* GOAL OF THE EXERCISE: Working through the entries below, find how many lines include "საერთაშორისო", then write only that number.

Collected data entries:
+--
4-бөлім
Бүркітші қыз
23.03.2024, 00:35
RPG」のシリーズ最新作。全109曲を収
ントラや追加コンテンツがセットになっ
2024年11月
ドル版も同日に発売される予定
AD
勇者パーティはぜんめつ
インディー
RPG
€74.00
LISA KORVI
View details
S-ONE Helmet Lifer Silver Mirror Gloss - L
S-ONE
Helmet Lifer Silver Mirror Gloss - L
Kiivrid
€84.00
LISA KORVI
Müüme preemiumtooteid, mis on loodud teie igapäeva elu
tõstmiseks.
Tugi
+--
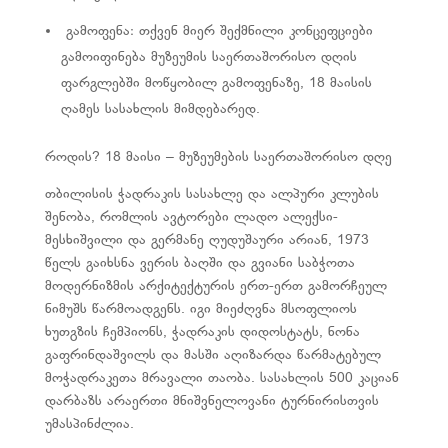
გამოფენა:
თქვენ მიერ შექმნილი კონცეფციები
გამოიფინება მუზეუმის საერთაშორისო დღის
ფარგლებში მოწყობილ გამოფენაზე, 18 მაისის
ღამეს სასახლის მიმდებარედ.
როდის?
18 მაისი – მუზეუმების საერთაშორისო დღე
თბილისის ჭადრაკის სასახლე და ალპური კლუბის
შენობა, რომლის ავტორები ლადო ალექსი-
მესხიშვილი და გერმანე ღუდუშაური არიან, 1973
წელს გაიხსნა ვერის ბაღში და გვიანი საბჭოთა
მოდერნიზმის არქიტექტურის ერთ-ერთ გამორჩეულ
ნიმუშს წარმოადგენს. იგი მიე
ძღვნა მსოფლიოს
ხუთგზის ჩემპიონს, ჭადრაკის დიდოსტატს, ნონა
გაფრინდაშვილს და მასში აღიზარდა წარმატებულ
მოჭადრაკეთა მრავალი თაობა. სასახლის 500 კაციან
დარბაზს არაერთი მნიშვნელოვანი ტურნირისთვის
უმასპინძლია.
+--
* TASK RESULT: 2